**Problem to work on**
Count the lines below that contain the word "Table", and report only that number.

**Extracted page text data**
· · · · · · ·
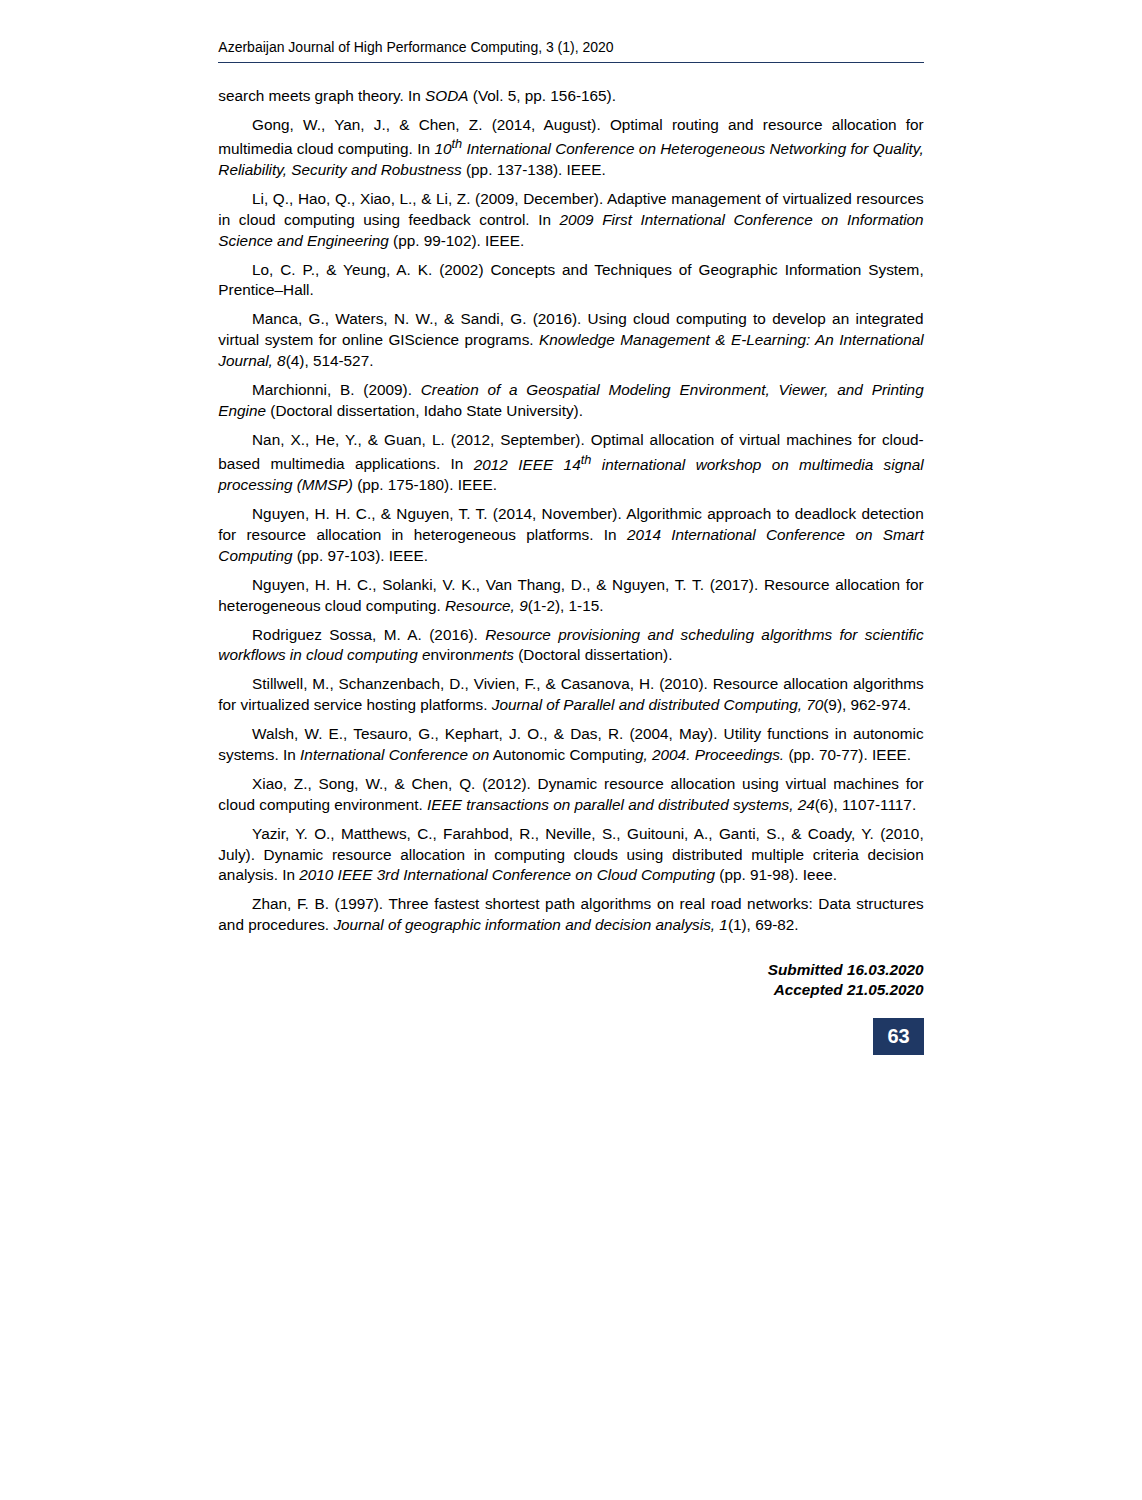Azerbaijan Journal of High Performance Computing, 3 (1), 2020
search meets graph theory. In SODA (Vol. 5, pp. 156-165).
Gong, W., Yan, J., & Chen, Z. (2014, August). Optimal routing and resource allocation for multimedia cloud computing. In 10th International Conference on Heterogeneous Networking for Quality, Reliability, Security and Robustness (pp. 137-138). IEEE.
Li, Q., Hao, Q., Xiao, L., & Li, Z. (2009, December). Adaptive management of virtualized resources in cloud computing using feedback control. In 2009 First International Conference on Information Science and Engineering (pp. 99-102). IEEE.
Lo, C. P., & Yeung, A. K. (2002) Concepts and Techniques of Geographic Information System, Prentice–Hall.
Manca, G., Waters, N. W., & Sandi, G. (2016). Using cloud computing to develop an integrated virtual system for online GIScience programs. Knowledge Management & E-Learning: An International Journal, 8(4), 514-527.
Marchionni, B. (2009). Creation of a Geospatial Modeling Environment, Viewer, and Printing Engine (Doctoral dissertation, Idaho State University).
Nan, X., He, Y., & Guan, L. (2012, September). Optimal allocation of virtual machines for cloud-based multimedia applications. In 2012 IEEE 14th international workshop on multimedia signal processing (MMSP) (pp. 175-180). IEEE.
Nguyen, H. H. C., & Nguyen, T. T. (2014, November). Algorithmic approach to deadlock detection for resource allocation in heterogeneous platforms. In 2014 International Conference on Smart Computing (pp. 97-103). IEEE.
Nguyen, H. H. C., Solanki, V. K., Van Thang, D., & Nguyen, T. T. (2017). Resource allocation for heterogeneous cloud computing. Resource, 9(1-2), 1-15.
Rodriguez Sossa, M. A. (2016). Resource provisioning and scheduling algorithms for scientific workflows in cloud computing environments (Doctoral dissertation).
Stillwell, M., Schanzenbach, D., Vivien, F., & Casanova, H. (2010). Resource allocation algorithms for virtualized service hosting platforms. Journal of Parallel and distributed Computing, 70(9), 962-974.
Walsh, W. E., Tesauro, G., Kephart, J. O., & Das, R. (2004, May). Utility functions in autonomic systems. In International Conference on Autonomic Computing, 2004. Proceedings. (pp. 70-77). IEEE.
Xiao, Z., Song, W., & Chen, Q. (2012). Dynamic resource allocation using virtual machines for cloud computing environment. IEEE transactions on parallel and distributed systems, 24(6), 1107-1117.
Yazir, Y. O., Matthews, C., Farahbod, R., Neville, S., Guitouni, A., Ganti, S., & Coady, Y. (2010, July). Dynamic resource allocation in computing clouds using distributed multiple criteria decision analysis. In 2010 IEEE 3rd International Conference on Cloud Computing (pp. 91-98). Ieee.
Zhan, F. B. (1997). Three fastest shortest path algorithms on real road networks: Data structures and procedures. Journal of geographic information and decision analysis, 1(1), 69-82.
Submitted 16.03.2020
Accepted 21.05.2020
63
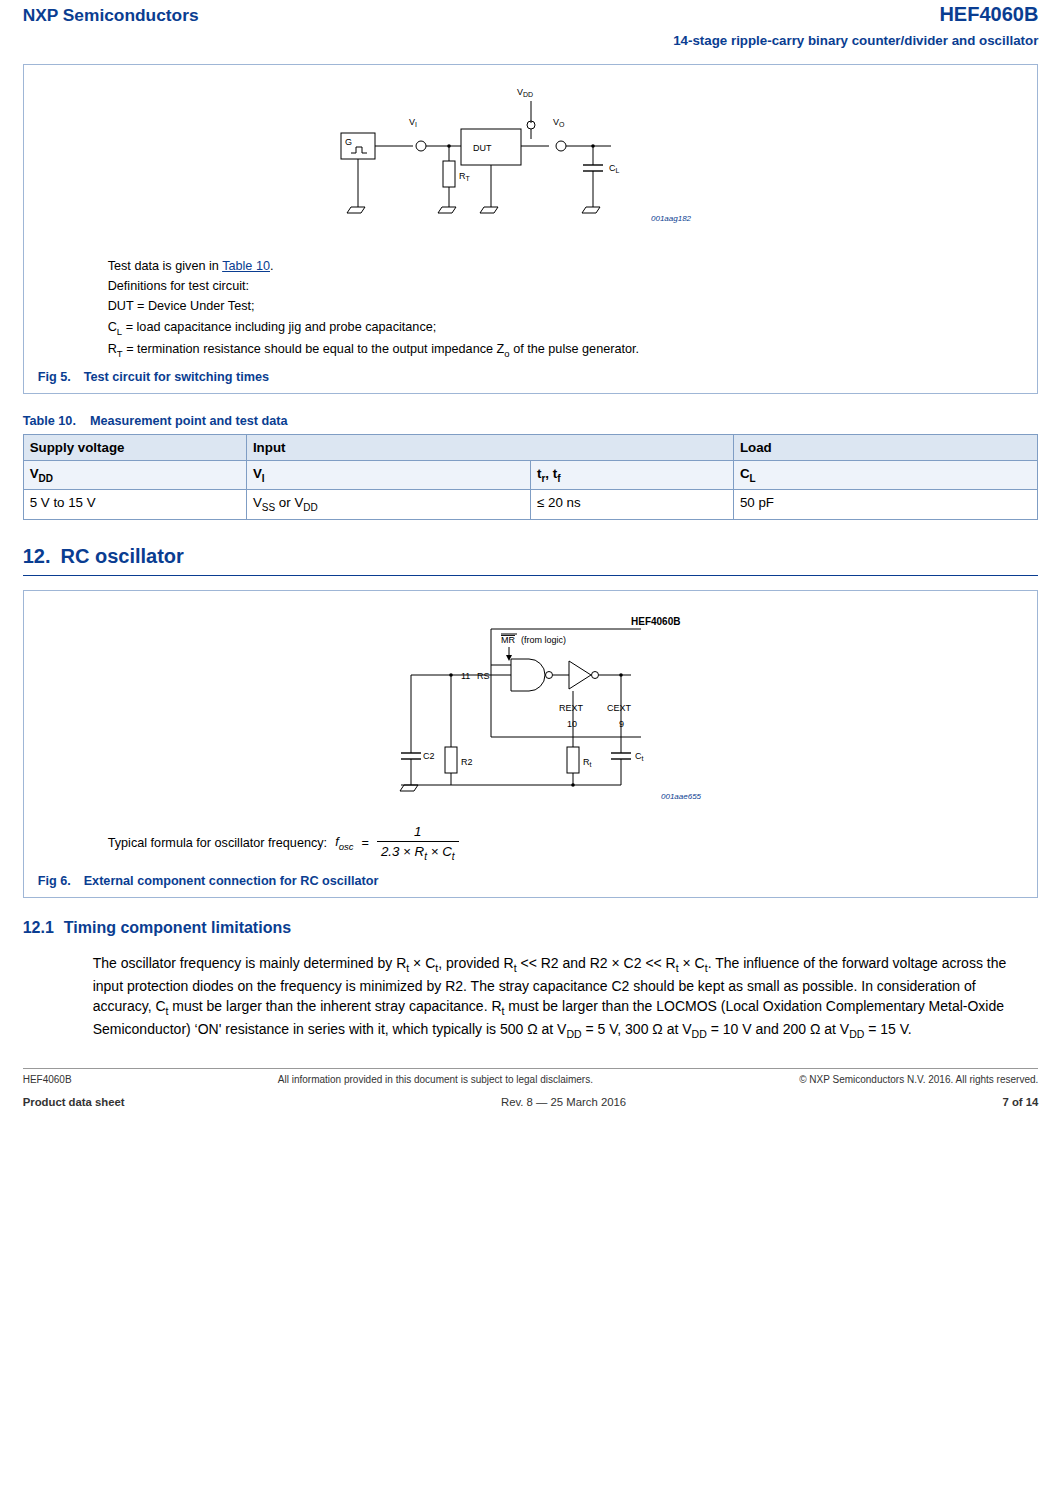NXP Semiconductors
HEF4060B
14-stage ripple-carry binary counter/divider and oscillator
VDD G VI DUT VO RT CL 001aag182
Test data is given in Table 10.
Definitions for test circuit:
DUT = Device Under Test;
CL = load capacitance including jig and probe capacitance;
RT = termination resistance should be equal to the output impedance Zo of the pulse generator.
Fig 5. Test circuit for switching times
Table 10. Measurement point and test data
| Supply voltage | Input | Load |
| --- | --- | --- |
| V DD | V I | t r , t f | C L |
| 5 V to 15 V | V SS or V DD | ≤ 20 ns | 50 pF |
12. RC oscillator
HEF4060B MR (from logic) 11 RS REXT CEXT 10 9 Rt Ct R2 C2 001aae655
Typical formula for oscillator frequency: fosc = 1 2.3 × Rt × Ct
Fig 6. External component connection for RC oscillator
12.1 Timing component limitations
The oscillator frequency is mainly determined by Rt × Ct, provided Rt << R2 and R2 × C2 << Rt × Ct. The influence of the forward voltage across the input protection diodes on the frequency is minimized by R2. The stray capacitance C2 should be kept as small as possible. In consideration of accuracy, Ct must be larger than the inherent stray capacitance. Rt must be larger than the LOCMOS (Local Oxidation Complementary Metal-Oxide Semiconductor) ‘ON' resistance in series with it, which typically is 500 Ω at VDD = 5 V, 300 Ω at VDD = 10 V and 200 Ω at VDD = 15 V.
HEF4060B
All information provided in this document is subject to legal disclaimers.
© NXP Semiconductors N.V. 2016. All rights reserved.
Product data sheet
Rev. 8 — 25 March 2016
7 of 14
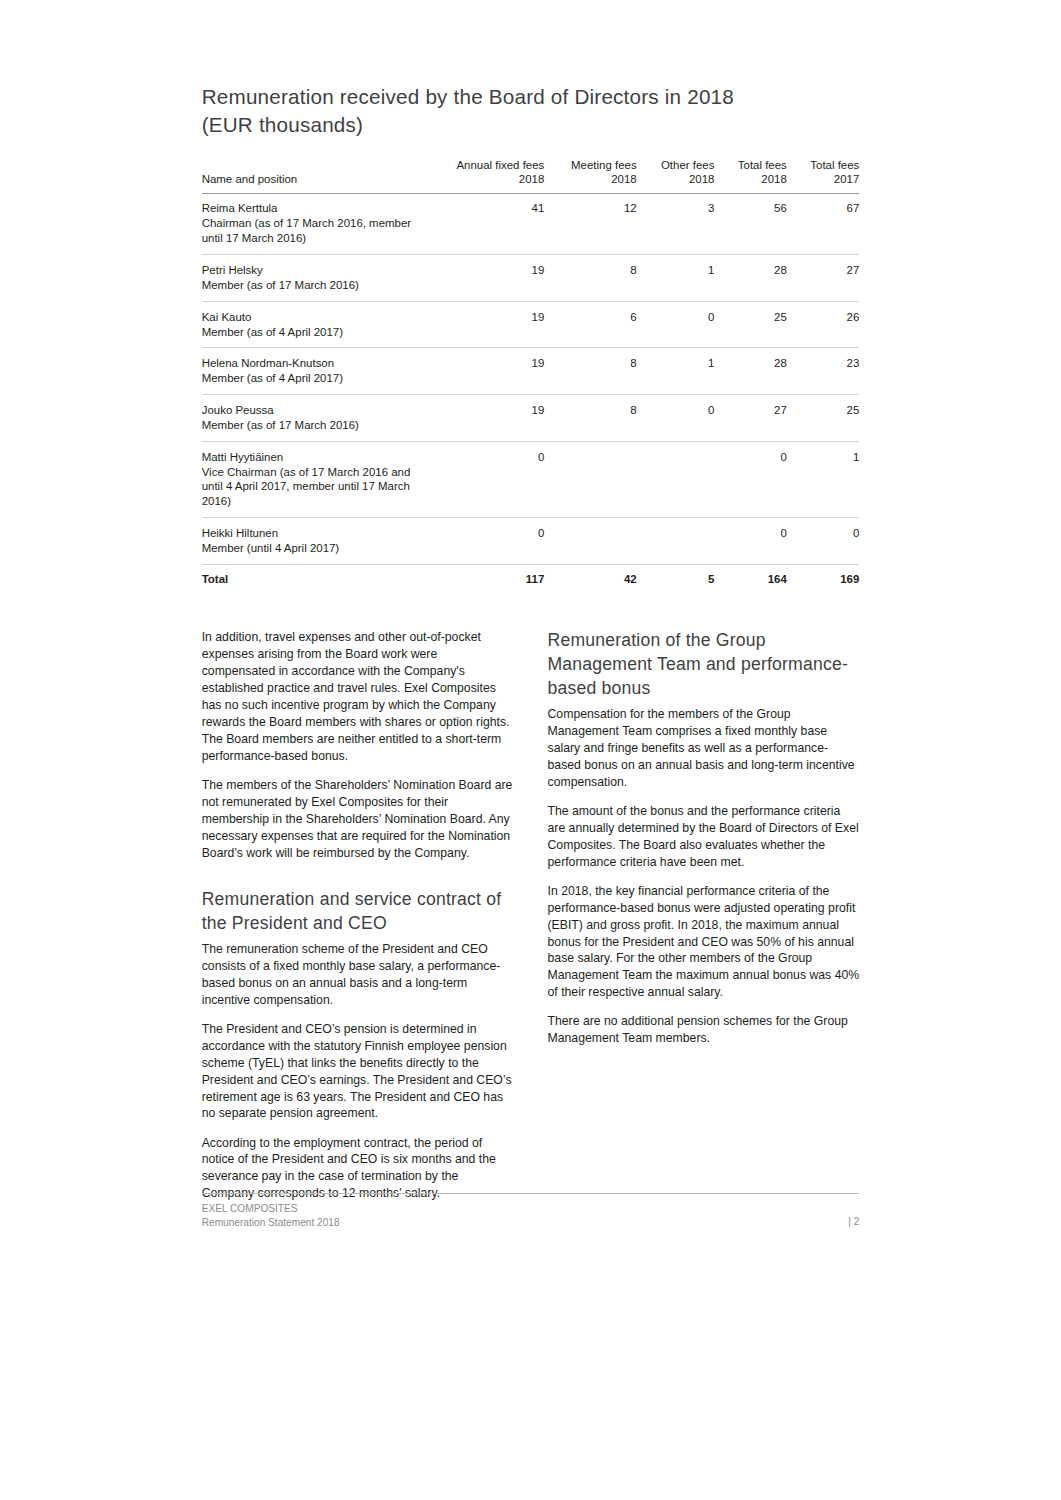Remuneration received by the Board of Directors in 2018
(EUR thousands)
| Name and position | Annual fixed fees 2018 | Meeting fees 2018 | Other fees 2018 | Total fees 2018 | Total fees 2017 |
| --- | --- | --- | --- | --- | --- |
| Reima Kerttula Chairman (as of 17 March 2016, member until 17 March 2016) | 41 | 12 | 3 | 56 | 67 |
| Petri Helsky Member (as of 17 March 2016) | 19 | 8 | 1 | 28 | 27 |
| Kai Kauto Member (as of 4 April 2017) | 19 | 6 | 0 | 25 | 26 |
| Helena Nordman-Knutson Member (as of 4 April 2017) | 19 | 8 | 1 | 28 | 23 |
| Jouko Peussa Member (as of 17 March 2016) | 19 | 8 | 0 | 27 | 25 |
| Matti Hyytiäinen Vice Chairman (as of 17 March 2016 and until 4 April 2017, member until 17 March 2016) | 0 | | | 0 | 1 |
| Heikki Hiltunen Member (until 4 April 2017) | 0 | | | 0 | 0 |
| Total | 117 | 42 | 5 | 164 | 169 |
In addition, travel expenses and other out-of-pocket expenses arising from the Board work were compensated in accordance with the Company's established practice and travel rules. Exel Composites has no such incentive program by which the Company rewards the Board members with shares or option rights. The Board members are neither entitled to a short-term performance-based bonus.
The members of the Shareholders’ Nomination Board are not remunerated by Exel Composites for their membership in the Shareholders’ Nomination Board. Any necessary expenses that are required for the Nomination Board's work will be reimbursed by the Company.
Remuneration and service contract of the President and CEO
The remuneration scheme of the President and CEO consists of a fixed monthly base salary, a performance-based bonus on an annual basis and a long-term incentive compensation.
The President and CEO’s pension is determined in accordance with the statutory Finnish employee pension scheme (TyEL) that links the benefits directly to the President and CEO’s earnings. The President and CEO’s retirement age is 63 years. The President and CEO has no separate pension agreement.
According to the employment contract, the period of notice of the President and CEO is six months and the severance pay in the case of termination by the Company corresponds to 12 months' salary.
Remuneration of the Group Management Team and performance-based bonus
Compensation for the members of the Group Management Team comprises a fixed monthly base salary and fringe benefits as well as a performance-based bonus on an annual basis and long-term incentive compensation.
The amount of the bonus and the performance criteria are annually determined by the Board of Directors of Exel Composites. The Board also evaluates whether the performance criteria have been met.
In 2018, the key financial performance criteria of the performance-based bonus were adjusted operating profit (EBIT) and gross profit. In 2018, the maximum annual bonus for the President and CEO was 50% of his annual base salary. For the other members of the Group Management Team the maximum annual bonus was 40% of their respective annual salary.
There are no additional pension schemes for the Group Management Team members.
EXEL COMPOSITES
Remuneration Statement 2018
| 2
· · · · · · ·
**Output of the exercise**
2